Up in the commander’s seat, Roman powered up the firing circuit for the automatic thruster sequence to be triggered two inches from contact. “PCT [post-contact thrusting] is armed,” he announced. The computer-controlled shove would bang the shuttle’s and station’s docking rings together with enough force to guarantee capture. The last few feet came in a rush.

“Six feet, point one one.”

From the cockpit, the station seemed to descend on us like a giant industrial press, an enormous mass bent on ramming straight through the cargo bay. I tensed for the impact even as I called out the remaining distance.

“Eighteen inches, R-dot is good.”

“One foot, petal overlap.” The three metal alignment vanes atop each docking ring swept past each other toward impact.

“Six inches…two inches!”

Just before the rings slammed together, Taco mashed the PCT button on the autopilot panel. Atlantis shook with thruster firings as the force of the impact compressed the shock absorbers of the docking rings.

**WHAT YOU WILL DO**
Reproduce, word for word, the stretch of the shuttle docking passage from "Up in the commander’s" through "other toward impact.".

**INFORMATION SUPPLIED**
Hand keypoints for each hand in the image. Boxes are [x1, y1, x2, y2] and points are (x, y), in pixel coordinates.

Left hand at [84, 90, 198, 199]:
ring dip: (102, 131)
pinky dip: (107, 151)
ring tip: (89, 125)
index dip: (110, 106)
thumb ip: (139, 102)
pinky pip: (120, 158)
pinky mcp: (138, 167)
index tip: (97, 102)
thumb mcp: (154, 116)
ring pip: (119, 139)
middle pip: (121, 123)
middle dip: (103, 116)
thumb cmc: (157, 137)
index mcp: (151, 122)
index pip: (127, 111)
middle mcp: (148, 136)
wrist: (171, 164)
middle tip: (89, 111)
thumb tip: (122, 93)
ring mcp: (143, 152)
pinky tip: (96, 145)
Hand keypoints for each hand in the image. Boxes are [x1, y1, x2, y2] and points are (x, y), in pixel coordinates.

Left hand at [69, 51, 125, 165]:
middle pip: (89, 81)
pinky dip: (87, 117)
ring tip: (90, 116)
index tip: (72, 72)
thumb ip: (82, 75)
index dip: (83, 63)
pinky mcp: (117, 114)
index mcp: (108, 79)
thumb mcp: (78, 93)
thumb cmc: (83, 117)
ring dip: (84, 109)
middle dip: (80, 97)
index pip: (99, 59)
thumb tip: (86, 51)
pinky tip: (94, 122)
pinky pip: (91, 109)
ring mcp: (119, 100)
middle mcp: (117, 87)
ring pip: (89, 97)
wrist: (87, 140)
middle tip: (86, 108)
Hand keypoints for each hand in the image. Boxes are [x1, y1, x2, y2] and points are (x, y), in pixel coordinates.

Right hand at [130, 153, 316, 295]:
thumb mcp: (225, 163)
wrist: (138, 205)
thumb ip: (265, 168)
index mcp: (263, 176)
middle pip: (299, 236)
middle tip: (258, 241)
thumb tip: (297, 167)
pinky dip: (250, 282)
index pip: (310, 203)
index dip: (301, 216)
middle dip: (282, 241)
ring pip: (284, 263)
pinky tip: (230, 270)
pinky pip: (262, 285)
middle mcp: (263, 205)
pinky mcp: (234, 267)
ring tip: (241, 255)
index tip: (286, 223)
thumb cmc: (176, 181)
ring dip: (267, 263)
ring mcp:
--
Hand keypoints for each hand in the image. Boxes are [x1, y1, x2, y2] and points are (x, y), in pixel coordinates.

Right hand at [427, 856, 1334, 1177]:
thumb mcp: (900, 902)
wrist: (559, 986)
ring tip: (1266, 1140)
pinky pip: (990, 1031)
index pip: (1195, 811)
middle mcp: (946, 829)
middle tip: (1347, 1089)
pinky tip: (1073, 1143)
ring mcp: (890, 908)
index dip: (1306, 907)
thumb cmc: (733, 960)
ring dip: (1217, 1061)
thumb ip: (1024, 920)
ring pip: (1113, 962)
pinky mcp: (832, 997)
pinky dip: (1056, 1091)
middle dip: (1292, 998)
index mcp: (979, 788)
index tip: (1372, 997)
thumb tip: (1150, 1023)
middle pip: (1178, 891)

**OUTPUT OF THE EXERCISE**
Up in the commander’s seat, Roman powered up the firing circuit for the automatic thruster sequence to be triggered two inches from contact. “PCT [post-contact thrusting] is armed,” he announced. The computer-controlled shove would bang the shuttle’s and station’s docking rings together with enough force to guarantee capture. The last few feet came in a rush.

“Six feet, point one one.”

From the cockpit, the station seemed to descend on us like a giant industrial press, an enormous mass bent on ramming straight through the cargo bay. I tensed for the impact even as I called out the remaining distance.

“Eighteen inches, R-dot is good.”

“One foot, petal overlap.” The three metal alignment vanes atop each docking ring swept past each other toward impact.